What this task involves: Would you restate, word for word, only the lines starting at the one with "Promotions toute l’année" and ending with the final line of the entries below? Pictures stay out.

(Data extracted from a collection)
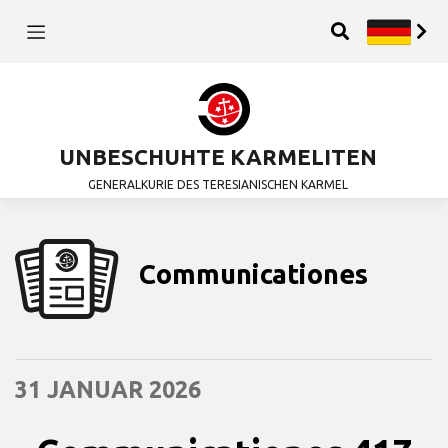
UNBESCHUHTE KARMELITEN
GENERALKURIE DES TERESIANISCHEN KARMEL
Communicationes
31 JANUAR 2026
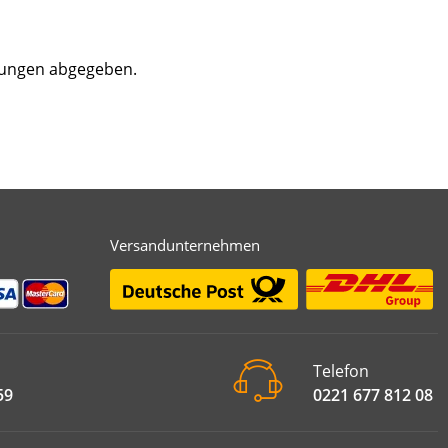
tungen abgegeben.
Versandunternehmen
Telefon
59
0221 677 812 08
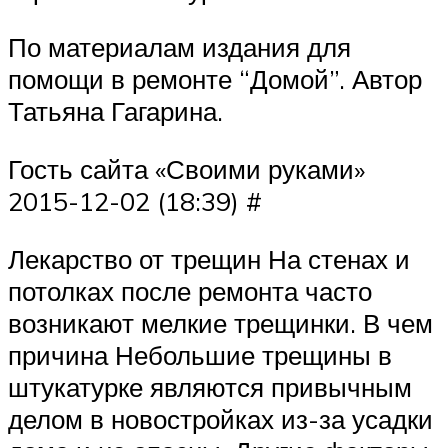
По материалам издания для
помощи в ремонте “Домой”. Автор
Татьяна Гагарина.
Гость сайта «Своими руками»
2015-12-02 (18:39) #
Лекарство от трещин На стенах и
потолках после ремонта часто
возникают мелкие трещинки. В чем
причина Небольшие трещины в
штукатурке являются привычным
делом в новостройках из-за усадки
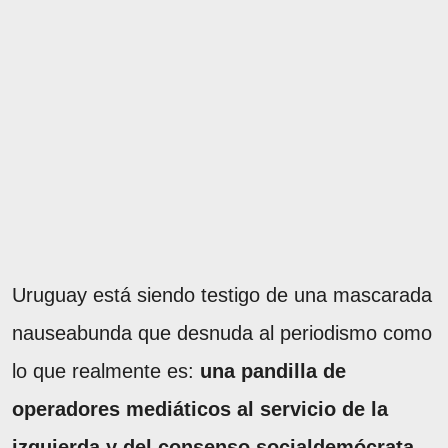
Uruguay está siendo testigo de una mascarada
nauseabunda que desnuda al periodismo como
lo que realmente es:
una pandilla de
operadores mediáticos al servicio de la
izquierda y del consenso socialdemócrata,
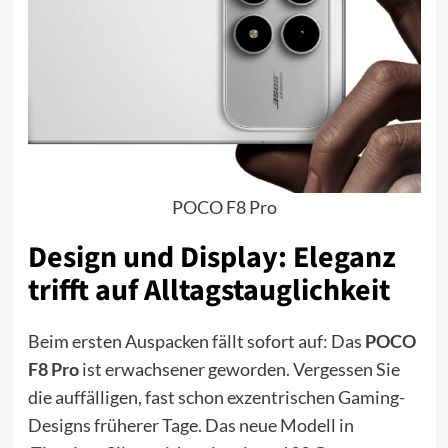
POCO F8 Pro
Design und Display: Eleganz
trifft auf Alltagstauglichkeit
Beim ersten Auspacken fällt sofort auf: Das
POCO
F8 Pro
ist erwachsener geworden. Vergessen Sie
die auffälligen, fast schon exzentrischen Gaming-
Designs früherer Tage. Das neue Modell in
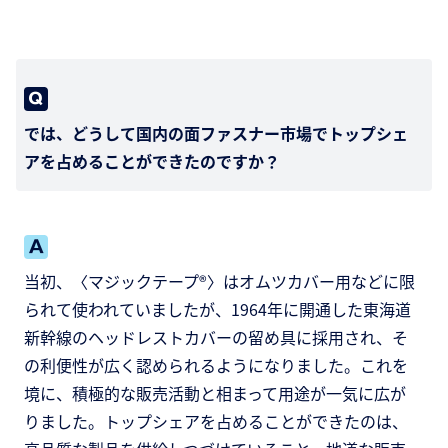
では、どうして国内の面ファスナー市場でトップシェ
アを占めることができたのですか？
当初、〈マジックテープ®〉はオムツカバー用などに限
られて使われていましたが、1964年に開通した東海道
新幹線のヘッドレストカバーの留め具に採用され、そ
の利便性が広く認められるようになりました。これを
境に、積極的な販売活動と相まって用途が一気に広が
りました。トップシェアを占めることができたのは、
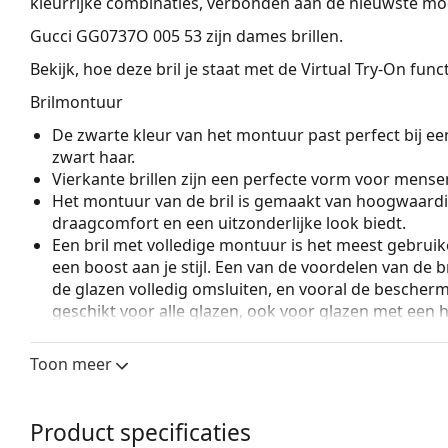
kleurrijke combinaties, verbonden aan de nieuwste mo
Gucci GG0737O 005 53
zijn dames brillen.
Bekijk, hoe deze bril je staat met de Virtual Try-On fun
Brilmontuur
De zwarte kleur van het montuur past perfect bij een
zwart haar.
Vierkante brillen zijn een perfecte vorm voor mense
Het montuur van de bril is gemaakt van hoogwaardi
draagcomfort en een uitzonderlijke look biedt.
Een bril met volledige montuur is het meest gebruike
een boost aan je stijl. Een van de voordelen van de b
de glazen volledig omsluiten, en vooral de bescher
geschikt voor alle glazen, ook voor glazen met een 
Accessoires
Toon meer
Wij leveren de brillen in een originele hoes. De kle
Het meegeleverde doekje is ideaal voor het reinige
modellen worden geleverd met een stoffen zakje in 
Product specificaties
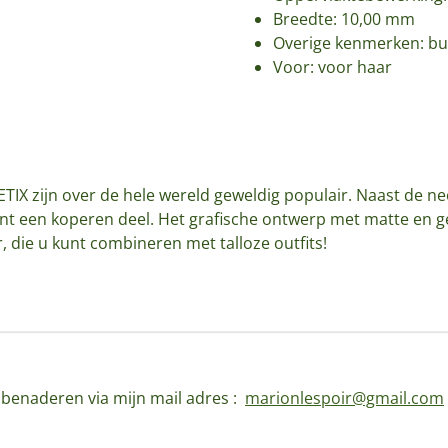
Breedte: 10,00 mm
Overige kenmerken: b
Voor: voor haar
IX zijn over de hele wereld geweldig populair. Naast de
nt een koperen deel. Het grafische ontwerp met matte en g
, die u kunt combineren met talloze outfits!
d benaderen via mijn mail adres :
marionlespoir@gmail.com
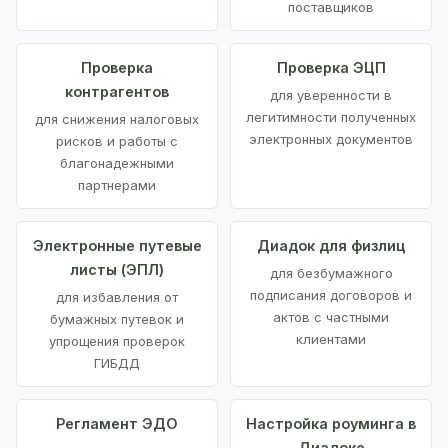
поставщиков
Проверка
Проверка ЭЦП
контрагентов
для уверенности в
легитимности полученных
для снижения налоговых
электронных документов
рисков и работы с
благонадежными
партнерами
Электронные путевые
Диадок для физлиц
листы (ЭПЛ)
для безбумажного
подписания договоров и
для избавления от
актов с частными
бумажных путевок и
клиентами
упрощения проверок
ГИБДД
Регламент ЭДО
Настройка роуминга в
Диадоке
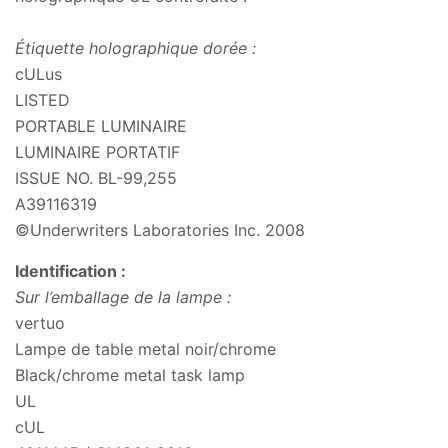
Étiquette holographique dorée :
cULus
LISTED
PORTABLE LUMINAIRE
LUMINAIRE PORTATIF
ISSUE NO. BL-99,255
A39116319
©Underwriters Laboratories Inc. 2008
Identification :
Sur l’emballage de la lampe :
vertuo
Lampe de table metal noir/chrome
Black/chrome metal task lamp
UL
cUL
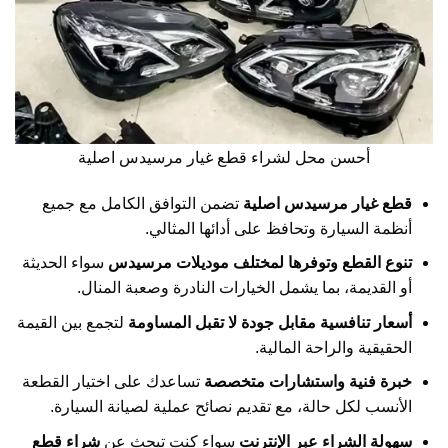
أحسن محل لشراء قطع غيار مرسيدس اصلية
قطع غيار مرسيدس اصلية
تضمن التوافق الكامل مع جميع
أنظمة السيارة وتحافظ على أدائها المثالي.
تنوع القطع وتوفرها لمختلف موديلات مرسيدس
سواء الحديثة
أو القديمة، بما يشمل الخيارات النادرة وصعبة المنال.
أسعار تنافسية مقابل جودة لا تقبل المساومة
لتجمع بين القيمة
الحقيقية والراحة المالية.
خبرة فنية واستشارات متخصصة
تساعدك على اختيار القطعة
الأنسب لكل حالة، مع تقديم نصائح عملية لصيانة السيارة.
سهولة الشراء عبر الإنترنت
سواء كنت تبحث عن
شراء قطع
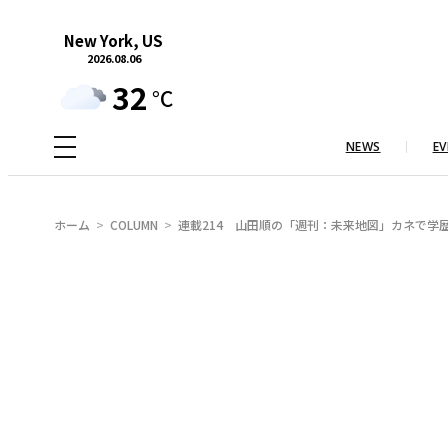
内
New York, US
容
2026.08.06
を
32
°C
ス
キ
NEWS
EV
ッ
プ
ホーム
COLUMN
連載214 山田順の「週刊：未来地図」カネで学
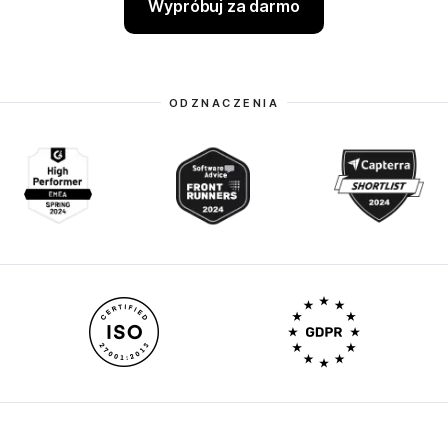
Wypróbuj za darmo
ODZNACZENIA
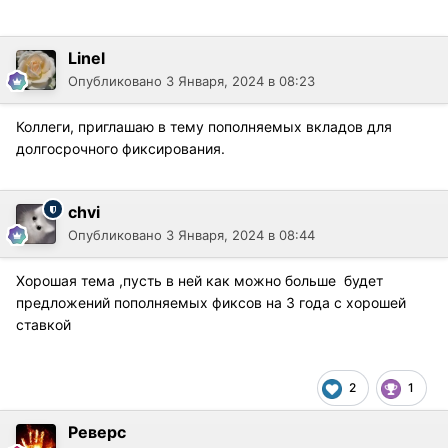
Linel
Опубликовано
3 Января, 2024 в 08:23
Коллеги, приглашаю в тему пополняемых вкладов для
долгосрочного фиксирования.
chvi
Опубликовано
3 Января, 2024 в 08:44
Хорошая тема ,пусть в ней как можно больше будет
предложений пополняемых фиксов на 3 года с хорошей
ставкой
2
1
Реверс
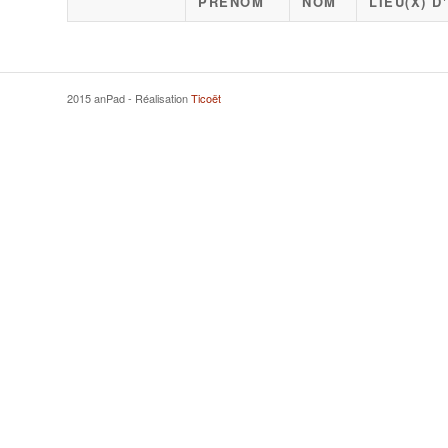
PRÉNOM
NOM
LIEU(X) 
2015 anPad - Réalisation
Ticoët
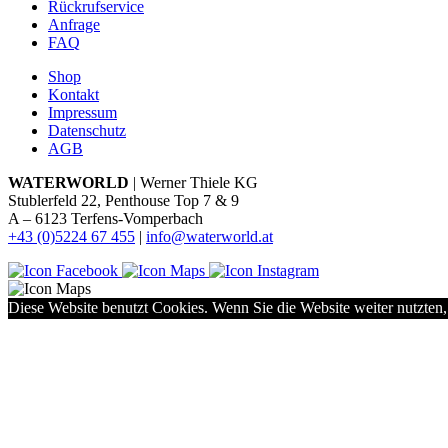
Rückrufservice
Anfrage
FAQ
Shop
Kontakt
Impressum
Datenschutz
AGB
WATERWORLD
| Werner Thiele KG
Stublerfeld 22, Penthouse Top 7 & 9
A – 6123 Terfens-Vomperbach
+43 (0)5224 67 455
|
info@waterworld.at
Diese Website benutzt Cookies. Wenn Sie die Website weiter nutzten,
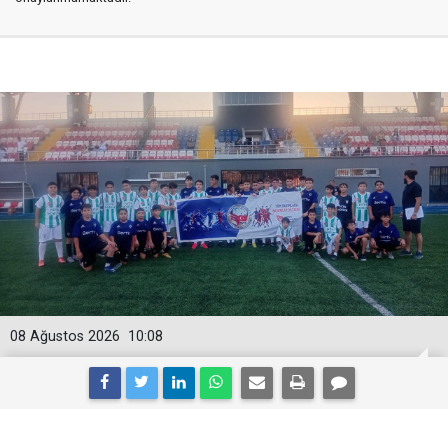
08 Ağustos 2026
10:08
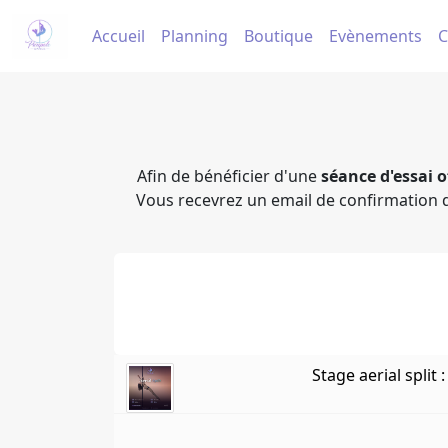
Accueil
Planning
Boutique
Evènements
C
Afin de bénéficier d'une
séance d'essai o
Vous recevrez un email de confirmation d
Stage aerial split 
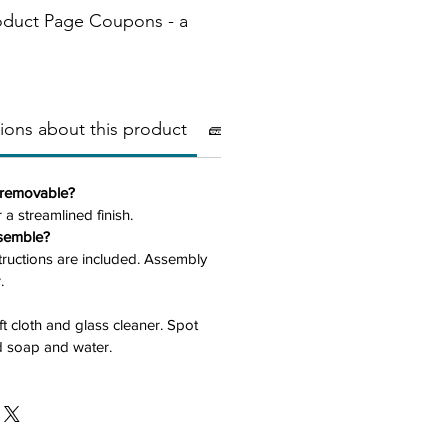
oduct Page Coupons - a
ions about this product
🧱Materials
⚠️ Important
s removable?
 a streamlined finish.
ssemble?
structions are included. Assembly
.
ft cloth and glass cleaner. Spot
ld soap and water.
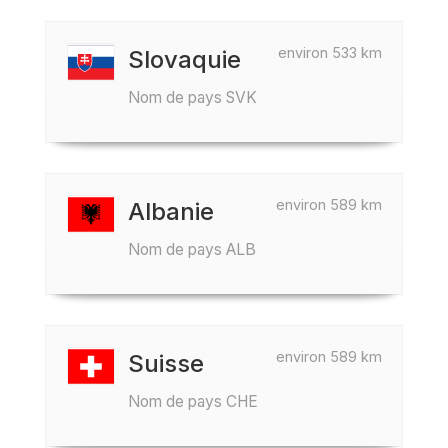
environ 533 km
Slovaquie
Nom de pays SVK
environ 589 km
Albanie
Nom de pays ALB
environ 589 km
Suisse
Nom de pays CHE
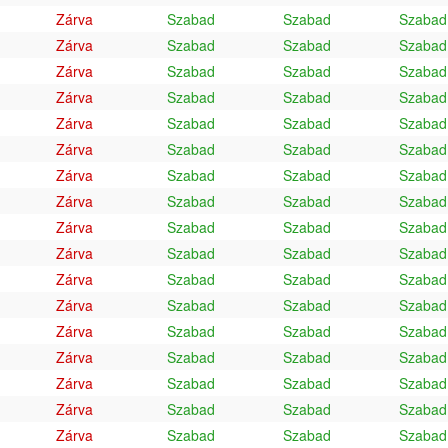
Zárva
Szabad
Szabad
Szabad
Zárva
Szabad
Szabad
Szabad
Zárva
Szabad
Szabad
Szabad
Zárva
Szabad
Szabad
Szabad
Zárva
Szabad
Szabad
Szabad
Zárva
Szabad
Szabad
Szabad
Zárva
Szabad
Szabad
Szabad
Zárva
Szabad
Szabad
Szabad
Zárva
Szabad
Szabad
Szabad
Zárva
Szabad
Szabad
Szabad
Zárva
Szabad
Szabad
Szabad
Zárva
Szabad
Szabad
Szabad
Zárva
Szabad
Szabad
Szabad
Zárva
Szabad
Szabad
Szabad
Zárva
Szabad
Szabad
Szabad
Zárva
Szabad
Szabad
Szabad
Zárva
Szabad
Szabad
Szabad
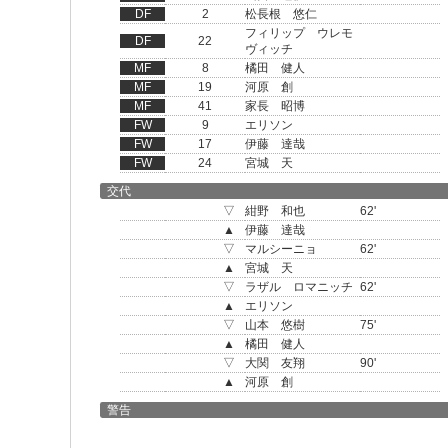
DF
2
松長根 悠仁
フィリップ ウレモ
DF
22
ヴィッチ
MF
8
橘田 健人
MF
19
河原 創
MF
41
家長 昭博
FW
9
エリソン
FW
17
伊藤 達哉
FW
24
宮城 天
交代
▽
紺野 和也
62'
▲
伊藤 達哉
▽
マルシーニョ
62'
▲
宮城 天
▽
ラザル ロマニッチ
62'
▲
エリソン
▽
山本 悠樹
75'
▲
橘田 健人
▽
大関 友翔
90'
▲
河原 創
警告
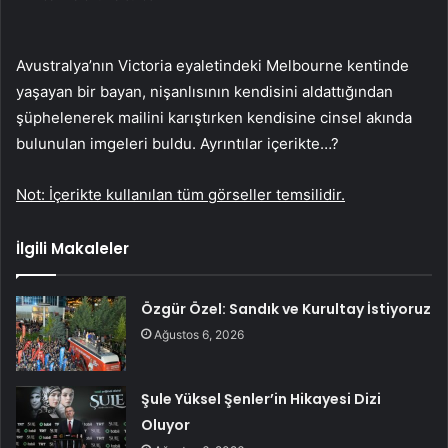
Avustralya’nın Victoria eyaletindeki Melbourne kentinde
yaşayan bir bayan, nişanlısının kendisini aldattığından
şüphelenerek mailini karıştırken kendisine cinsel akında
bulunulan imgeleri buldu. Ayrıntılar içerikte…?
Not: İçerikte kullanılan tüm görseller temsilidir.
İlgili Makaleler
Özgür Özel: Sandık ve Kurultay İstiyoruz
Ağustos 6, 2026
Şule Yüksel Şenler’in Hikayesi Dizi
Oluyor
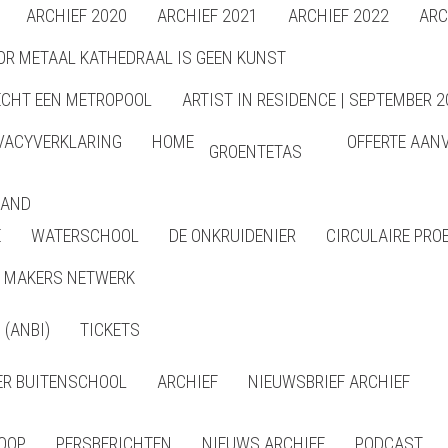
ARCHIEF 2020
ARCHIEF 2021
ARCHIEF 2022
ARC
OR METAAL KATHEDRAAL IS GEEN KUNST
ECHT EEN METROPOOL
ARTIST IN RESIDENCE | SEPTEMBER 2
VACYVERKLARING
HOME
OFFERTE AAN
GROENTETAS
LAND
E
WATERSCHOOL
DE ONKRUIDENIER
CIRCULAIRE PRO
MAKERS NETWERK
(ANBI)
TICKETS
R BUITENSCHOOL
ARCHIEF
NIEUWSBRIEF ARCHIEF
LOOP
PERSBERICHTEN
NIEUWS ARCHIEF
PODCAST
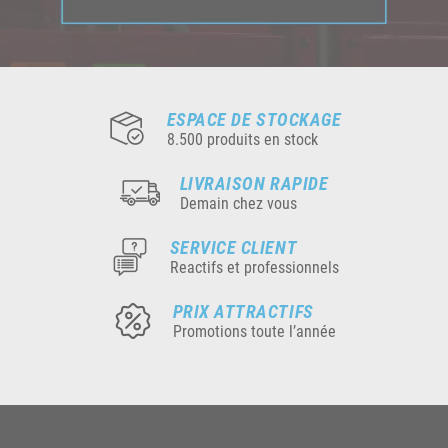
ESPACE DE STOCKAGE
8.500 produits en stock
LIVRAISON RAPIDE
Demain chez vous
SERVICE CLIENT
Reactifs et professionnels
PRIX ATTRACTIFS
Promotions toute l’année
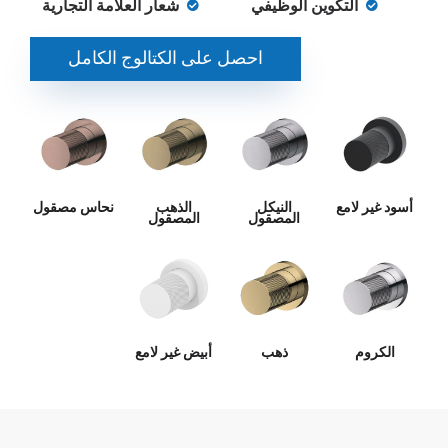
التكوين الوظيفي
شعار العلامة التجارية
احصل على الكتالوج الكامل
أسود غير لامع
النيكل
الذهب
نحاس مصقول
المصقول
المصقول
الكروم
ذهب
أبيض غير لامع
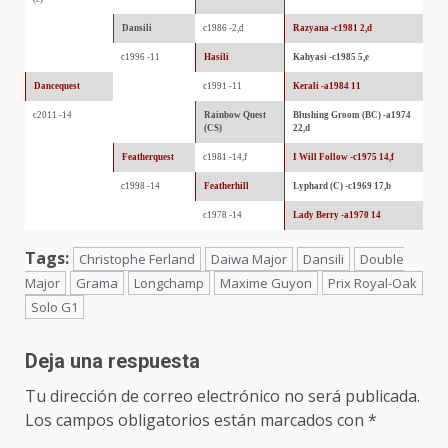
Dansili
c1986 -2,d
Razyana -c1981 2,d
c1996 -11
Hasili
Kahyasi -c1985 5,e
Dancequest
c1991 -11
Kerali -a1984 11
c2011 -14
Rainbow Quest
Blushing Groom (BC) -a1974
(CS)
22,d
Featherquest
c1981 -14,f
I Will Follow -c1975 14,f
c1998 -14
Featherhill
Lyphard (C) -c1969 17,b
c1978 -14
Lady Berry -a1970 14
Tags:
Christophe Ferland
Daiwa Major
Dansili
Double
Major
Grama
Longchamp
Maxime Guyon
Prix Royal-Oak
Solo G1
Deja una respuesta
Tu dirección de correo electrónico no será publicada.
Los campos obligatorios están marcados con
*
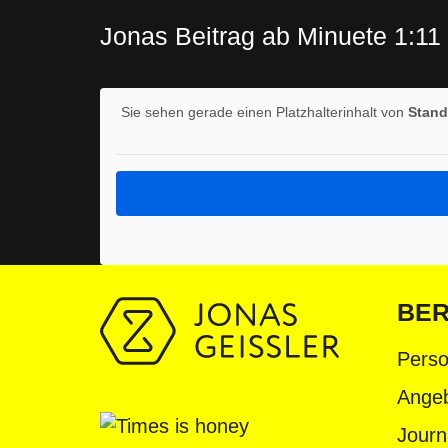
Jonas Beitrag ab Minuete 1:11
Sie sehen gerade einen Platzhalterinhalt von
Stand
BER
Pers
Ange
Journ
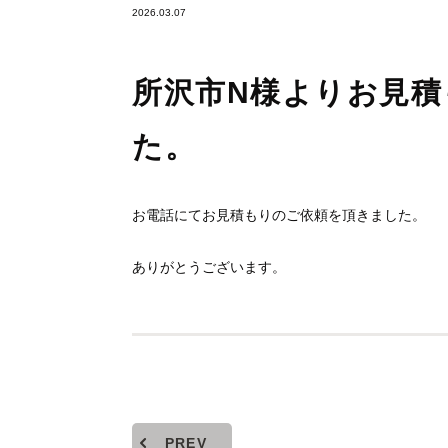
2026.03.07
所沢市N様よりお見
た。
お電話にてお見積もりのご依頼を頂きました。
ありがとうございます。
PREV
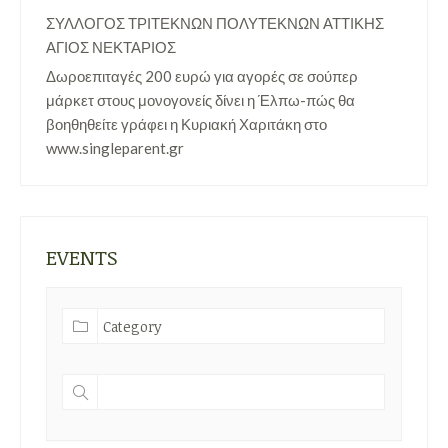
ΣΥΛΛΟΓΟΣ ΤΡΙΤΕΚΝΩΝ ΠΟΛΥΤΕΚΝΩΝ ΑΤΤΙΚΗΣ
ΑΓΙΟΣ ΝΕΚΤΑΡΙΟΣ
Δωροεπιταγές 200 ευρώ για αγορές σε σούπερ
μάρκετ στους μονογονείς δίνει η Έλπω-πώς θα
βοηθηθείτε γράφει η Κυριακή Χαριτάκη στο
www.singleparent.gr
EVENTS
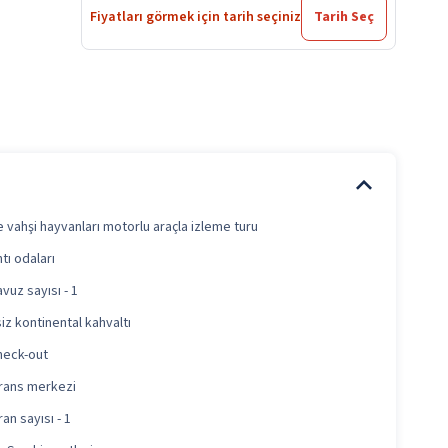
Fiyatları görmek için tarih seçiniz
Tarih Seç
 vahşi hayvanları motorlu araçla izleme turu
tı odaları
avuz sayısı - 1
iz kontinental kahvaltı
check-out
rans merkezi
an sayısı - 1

Written response:
Promotions toute l’année
التكوين الوظيفي
شعار العلامة التجارية
احصل على الكتالوج الكامل
أسود غير لامع
النيكل
الذهب
نحاس مصقول
المصقول
المصقول
الكروم
ذهب
أبيض غير لامع
Dansili
c1986 -2,d
Razyana -c1981 2,d
c1996 -11
Hasili
Kahyasi -c1985 5,e
Dancequest
c1991 -11
Kerali -a1984 11
c2011 -14
Rainbow Quest
Blushing Groom (BC) -a1974
(CS)
22,d
Featherquest
c1981 -14,f
I Will Follow -c1975 14,f
c1998 -14
Featherhill
Lyphard (C) -c1969 17,b
c1978 -14
Lady Berry -a1970 14
Tags:
Christophe Ferland
Daiwa Major
Dansili
Double
Major
Grama
Longchamp
Maxime Guyon
Prix Royal-Oak
Solo G1
Deja una respuesta
Tu dirección de correo electrónico no será publicada.
Los campos obligatorios están marcados con
*
Jonas Beitrag ab Minuete 1:11
Sie sehen gerade einen Platzhalterinhalt von
Stand
BER
Pers
Ange
Journ
2026.03.07
所沢市N様よりお見
た。
お電話にてお見積もりのご依頼を頂きました。
ありがとうございます。
PREV
ΣΥΛΛΟΓΟΣ ΤΡΙΤΕΚΝΩΝ ΠΟΛΥΤΕΚΝΩΝ ΑΤΤΙΚΗΣ
ΑΓΙΟΣ ΝΕΚΤΑΡΙΟΣ
Δωροεπιταγές 200 ευρώ για αγορές σε σούπερ
μάρκετ στους μονογονείς δίνει η Έλπω-πώς θα
βοηθηθείτε γράφει η Κυριακή Χαριτάκη στο
www.singleparent.gr
EVENTS
Fiyatları görmek için tarih seçiniz
Tarih Seç
 vahşi hayvanları motorlu araçla izleme turu
tı odaları
avuz sayısı - 1
iz kontinental kahvaltı
check-out
rans merkezi
an sayısı - 1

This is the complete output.